**Description of the task:**
Where a line in the listing contains the string "property", copy that line out.

§ §

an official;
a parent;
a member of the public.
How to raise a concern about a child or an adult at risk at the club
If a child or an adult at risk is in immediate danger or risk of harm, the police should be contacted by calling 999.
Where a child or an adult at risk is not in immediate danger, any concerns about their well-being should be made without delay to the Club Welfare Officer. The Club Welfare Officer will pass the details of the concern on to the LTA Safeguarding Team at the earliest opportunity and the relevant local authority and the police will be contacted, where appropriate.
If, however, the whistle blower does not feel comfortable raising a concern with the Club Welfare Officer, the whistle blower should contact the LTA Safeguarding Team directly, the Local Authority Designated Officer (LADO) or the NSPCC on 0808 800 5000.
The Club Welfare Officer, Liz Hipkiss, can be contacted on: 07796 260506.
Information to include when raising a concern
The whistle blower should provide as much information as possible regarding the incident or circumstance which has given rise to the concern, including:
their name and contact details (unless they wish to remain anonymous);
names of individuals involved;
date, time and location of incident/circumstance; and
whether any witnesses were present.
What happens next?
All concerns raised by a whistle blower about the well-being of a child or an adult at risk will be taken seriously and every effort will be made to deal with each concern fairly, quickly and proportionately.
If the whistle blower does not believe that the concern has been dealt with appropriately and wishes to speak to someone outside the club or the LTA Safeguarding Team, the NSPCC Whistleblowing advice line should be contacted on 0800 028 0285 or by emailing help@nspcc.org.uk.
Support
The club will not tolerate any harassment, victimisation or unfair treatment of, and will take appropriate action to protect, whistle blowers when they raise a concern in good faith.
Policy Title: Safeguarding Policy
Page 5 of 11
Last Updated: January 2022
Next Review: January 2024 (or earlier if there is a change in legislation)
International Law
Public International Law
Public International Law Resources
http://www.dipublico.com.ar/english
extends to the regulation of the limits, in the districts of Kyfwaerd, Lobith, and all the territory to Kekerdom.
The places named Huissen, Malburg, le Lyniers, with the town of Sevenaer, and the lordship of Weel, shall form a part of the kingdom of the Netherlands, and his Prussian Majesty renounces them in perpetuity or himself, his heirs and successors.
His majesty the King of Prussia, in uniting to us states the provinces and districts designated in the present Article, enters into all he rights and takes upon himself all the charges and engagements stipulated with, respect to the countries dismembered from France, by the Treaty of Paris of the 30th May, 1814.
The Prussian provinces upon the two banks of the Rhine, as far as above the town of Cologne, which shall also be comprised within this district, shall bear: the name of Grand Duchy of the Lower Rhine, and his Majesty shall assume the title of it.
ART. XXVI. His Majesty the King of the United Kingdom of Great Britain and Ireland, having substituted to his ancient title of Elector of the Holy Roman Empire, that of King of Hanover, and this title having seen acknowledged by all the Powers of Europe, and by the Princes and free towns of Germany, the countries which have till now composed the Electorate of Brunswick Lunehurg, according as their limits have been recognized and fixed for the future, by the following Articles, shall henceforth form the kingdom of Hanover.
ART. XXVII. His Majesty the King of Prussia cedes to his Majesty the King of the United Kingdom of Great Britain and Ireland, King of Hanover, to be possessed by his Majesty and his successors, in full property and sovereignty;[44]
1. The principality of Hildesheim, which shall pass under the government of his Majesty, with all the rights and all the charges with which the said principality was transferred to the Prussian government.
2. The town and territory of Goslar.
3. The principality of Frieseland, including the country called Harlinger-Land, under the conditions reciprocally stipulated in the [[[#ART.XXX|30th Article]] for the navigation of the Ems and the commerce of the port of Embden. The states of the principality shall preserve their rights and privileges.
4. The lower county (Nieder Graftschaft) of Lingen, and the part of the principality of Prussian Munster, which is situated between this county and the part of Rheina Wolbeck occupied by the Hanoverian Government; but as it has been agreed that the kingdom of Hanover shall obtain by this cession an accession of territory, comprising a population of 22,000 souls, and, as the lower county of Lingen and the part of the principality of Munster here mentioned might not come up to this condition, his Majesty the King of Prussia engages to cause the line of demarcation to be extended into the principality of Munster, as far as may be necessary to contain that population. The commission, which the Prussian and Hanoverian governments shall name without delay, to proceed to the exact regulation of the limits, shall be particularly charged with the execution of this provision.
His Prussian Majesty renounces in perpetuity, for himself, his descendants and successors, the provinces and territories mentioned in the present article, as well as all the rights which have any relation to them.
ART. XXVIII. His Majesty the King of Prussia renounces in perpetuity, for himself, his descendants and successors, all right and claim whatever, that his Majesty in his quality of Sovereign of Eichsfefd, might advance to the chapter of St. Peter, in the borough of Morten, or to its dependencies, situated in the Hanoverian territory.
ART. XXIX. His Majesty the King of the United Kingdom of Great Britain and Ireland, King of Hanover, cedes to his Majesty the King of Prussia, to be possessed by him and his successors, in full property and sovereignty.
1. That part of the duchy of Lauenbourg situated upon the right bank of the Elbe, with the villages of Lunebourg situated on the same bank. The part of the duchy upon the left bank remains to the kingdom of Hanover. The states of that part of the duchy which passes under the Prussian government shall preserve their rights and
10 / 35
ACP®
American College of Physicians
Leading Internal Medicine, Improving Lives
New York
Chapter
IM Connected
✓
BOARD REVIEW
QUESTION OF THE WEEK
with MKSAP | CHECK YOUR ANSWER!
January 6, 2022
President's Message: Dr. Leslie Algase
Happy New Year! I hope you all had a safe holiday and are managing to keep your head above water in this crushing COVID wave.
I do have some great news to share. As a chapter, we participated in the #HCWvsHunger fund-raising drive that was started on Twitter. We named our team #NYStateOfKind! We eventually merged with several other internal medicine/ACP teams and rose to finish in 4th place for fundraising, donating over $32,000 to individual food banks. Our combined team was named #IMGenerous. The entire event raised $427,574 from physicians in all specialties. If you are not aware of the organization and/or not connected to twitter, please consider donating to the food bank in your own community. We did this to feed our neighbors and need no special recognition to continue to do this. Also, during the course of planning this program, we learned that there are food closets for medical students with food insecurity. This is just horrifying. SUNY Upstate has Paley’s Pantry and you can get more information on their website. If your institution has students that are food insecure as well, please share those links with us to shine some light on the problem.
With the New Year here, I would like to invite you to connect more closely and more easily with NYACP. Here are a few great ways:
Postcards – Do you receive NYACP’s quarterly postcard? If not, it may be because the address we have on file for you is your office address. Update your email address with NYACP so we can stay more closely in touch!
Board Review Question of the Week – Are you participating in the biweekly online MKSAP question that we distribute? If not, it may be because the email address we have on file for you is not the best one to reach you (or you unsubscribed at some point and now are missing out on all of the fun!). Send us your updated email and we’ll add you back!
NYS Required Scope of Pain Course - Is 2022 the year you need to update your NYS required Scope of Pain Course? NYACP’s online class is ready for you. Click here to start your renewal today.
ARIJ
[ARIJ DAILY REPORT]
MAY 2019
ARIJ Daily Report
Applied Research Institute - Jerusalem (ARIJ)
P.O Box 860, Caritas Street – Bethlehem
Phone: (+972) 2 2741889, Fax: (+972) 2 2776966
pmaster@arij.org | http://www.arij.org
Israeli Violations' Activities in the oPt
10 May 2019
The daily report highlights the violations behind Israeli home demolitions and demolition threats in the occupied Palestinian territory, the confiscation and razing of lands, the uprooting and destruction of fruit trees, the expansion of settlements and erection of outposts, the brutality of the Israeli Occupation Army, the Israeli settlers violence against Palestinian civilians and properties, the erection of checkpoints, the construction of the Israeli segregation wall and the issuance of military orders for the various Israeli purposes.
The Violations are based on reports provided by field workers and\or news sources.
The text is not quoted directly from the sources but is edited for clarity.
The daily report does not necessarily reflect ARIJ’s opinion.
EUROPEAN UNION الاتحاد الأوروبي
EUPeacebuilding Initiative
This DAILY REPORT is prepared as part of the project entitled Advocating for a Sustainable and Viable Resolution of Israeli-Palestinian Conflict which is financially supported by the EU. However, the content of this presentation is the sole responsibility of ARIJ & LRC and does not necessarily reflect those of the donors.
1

§ §

**Response area:**
ART. XXVII. His Majesty the King of Prussia cedes to his Majesty the King of the United Kingdom of Great Britain and Ireland, King of Hanover, to be possessed by his Majesty and his successors, in full property and sovereignty;[44]
ART. XXIX. His Majesty the King of the United Kingdom of Great Britain and Ireland, King of Hanover, cedes to his Majesty the King of Prussia, to be possessed by him and his successors, in full property and sovereignty.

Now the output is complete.